* [DATA FOR THIS TASK]:
■ ■ ■ ■ ■ ■ ■

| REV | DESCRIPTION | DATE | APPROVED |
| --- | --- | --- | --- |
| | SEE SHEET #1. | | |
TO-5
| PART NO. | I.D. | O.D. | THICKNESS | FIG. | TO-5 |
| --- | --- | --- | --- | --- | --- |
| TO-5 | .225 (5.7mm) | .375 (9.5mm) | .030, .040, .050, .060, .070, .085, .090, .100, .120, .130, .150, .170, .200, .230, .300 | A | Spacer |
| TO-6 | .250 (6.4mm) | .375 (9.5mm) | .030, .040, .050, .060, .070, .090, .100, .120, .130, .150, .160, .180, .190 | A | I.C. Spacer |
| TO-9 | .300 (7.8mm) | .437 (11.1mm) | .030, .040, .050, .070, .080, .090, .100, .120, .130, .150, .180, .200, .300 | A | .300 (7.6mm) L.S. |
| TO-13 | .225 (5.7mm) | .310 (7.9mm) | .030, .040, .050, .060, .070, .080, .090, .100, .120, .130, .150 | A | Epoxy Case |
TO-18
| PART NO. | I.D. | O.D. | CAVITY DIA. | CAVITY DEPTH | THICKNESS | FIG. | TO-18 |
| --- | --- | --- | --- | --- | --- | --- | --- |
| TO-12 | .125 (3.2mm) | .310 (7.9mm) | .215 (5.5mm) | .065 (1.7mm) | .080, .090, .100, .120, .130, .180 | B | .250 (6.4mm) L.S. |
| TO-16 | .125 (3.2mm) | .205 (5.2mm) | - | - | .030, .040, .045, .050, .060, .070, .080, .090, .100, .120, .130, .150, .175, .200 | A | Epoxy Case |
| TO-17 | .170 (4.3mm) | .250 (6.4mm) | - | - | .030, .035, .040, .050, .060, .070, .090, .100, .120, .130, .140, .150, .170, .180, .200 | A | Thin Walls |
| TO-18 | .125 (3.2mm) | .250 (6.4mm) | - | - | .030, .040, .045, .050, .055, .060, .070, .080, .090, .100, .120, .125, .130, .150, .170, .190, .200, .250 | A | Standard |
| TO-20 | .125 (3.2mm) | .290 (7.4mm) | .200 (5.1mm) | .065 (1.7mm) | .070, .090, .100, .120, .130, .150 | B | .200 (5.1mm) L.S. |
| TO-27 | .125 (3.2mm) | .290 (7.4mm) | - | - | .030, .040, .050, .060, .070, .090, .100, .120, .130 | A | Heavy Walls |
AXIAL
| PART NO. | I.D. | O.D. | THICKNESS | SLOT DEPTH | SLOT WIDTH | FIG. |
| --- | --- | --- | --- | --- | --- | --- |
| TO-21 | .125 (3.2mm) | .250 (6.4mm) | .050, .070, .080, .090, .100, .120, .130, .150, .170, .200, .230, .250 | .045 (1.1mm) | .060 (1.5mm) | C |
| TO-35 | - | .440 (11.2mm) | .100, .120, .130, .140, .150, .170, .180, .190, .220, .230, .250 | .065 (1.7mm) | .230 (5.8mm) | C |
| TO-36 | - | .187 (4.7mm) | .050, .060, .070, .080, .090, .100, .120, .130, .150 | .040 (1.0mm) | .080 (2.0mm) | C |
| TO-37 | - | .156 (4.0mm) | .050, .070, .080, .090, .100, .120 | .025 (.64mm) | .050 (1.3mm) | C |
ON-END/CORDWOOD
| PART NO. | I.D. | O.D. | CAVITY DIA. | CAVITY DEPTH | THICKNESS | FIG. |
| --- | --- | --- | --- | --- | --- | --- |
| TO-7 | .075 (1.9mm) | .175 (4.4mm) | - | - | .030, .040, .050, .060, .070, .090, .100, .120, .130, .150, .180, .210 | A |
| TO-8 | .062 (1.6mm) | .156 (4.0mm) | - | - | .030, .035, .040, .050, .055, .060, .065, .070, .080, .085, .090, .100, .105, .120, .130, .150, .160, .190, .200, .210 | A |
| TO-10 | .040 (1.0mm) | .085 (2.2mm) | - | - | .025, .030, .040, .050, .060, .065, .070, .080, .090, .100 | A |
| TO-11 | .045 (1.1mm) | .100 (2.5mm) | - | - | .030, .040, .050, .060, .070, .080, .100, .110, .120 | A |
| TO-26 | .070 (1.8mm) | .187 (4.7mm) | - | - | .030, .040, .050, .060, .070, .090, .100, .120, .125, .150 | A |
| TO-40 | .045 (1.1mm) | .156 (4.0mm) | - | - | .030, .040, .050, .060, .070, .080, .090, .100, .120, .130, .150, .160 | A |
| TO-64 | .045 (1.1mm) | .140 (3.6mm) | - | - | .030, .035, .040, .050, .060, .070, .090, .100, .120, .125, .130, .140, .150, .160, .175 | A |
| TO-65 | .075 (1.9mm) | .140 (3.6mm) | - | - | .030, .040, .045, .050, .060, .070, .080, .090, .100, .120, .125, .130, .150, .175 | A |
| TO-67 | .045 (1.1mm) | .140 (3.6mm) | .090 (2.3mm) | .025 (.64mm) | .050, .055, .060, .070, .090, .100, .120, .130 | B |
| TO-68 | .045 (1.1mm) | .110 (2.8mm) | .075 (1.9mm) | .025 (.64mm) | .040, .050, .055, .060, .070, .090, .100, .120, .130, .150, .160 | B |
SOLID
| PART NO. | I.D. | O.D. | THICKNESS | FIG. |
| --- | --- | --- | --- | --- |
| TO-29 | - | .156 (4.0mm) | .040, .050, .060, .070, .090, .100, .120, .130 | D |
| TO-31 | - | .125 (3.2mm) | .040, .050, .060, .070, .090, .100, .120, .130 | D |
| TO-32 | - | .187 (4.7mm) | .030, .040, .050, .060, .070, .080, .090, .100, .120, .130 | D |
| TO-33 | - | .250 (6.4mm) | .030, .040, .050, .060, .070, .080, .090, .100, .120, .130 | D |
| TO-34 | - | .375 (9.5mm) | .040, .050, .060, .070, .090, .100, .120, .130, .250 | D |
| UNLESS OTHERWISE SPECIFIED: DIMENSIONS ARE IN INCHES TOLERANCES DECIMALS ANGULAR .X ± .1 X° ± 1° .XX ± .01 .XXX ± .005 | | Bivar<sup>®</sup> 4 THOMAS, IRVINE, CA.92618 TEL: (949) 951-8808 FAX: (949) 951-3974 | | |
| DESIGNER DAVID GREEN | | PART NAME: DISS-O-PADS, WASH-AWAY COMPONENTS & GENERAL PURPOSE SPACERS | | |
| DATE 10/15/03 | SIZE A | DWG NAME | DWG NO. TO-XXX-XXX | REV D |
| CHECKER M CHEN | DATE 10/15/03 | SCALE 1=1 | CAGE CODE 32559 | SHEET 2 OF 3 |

■ ■ ■ ■ ■ ■ ■

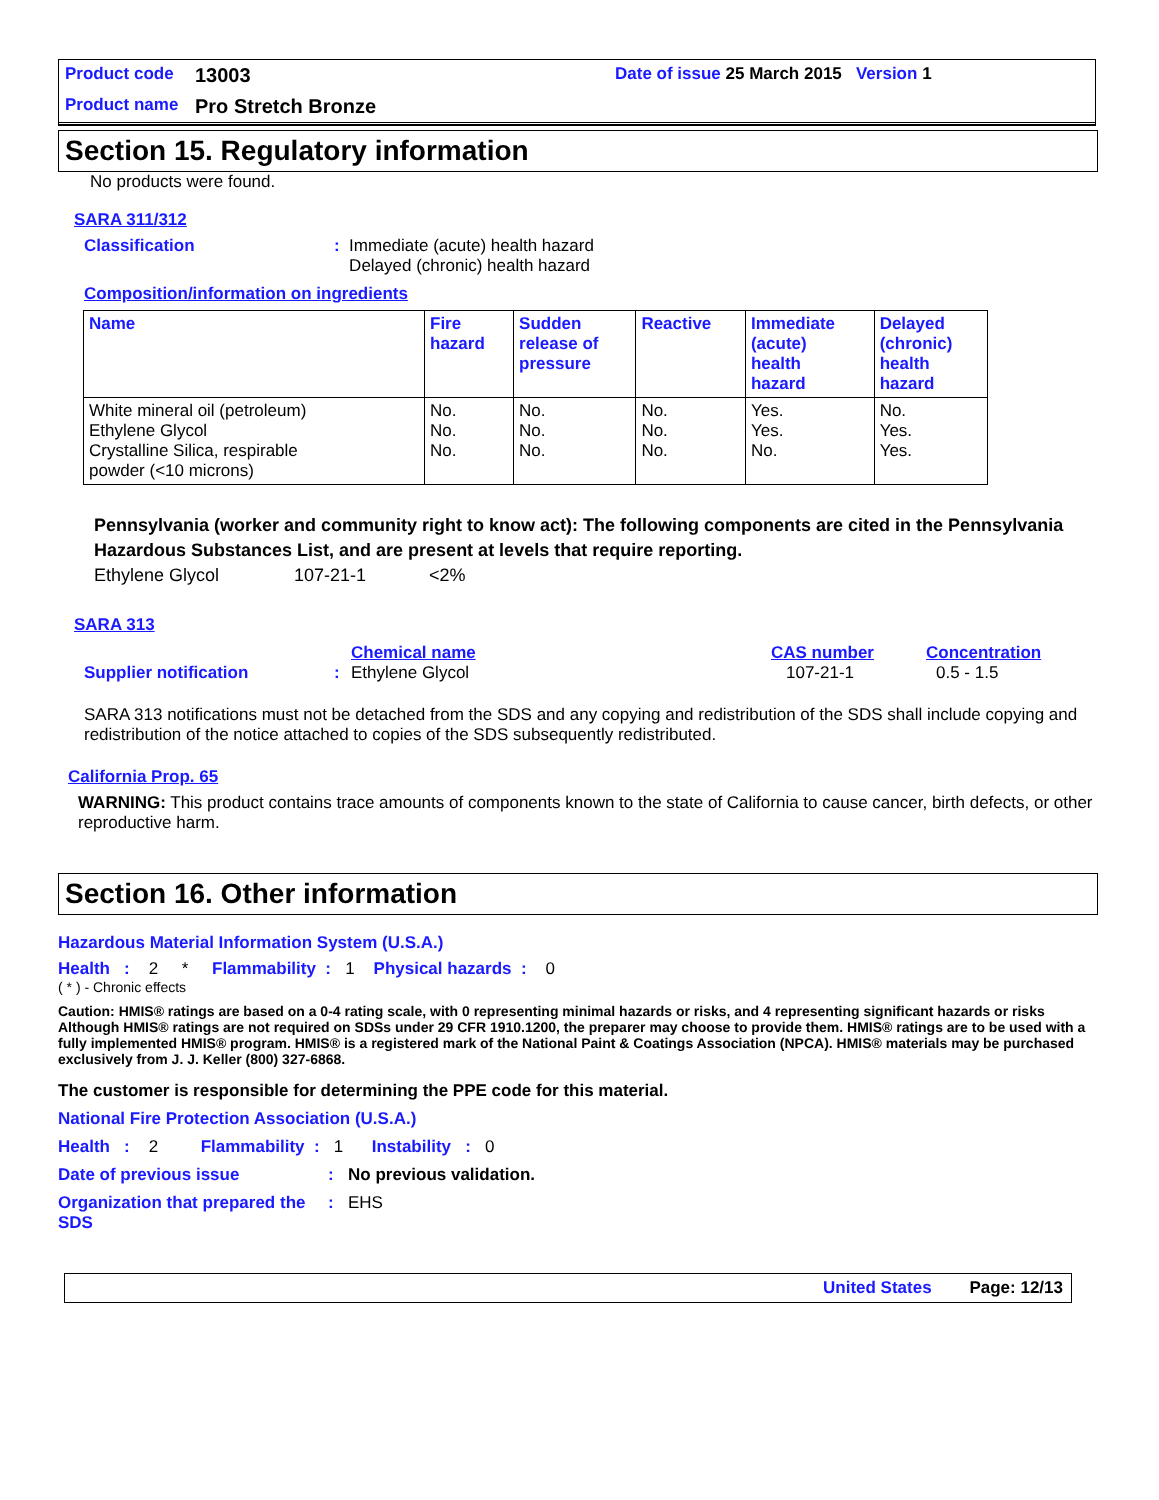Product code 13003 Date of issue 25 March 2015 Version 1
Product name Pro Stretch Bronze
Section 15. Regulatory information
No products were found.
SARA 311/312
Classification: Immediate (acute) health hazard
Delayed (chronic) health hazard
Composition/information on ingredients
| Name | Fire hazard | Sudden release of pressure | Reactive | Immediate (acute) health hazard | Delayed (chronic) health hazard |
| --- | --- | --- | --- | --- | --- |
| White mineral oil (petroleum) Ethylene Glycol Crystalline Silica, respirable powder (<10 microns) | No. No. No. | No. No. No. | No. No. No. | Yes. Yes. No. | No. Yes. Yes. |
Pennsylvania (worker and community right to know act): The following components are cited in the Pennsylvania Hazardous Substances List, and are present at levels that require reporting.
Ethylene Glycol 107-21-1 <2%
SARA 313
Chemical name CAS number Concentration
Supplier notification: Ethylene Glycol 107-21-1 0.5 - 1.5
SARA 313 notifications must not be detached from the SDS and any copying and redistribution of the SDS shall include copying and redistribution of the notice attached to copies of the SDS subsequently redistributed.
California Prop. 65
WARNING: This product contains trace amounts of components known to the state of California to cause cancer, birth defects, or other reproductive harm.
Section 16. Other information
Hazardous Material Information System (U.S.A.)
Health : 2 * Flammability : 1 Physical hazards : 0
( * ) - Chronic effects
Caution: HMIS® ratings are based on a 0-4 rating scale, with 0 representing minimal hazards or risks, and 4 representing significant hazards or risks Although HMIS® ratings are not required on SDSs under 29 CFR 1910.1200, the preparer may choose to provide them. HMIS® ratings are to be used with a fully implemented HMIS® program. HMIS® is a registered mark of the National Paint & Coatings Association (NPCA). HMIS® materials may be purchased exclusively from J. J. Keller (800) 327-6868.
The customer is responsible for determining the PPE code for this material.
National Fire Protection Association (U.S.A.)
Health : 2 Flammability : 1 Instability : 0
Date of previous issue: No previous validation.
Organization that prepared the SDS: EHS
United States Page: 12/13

■ ■ ■ ■ ■ ■ ■

* [PROBLEM STATEMENT]:
Within the entries above, report how many lines include "Glycol", and keep the answer to the number.

* [EXERCISE SOLUTION]:
3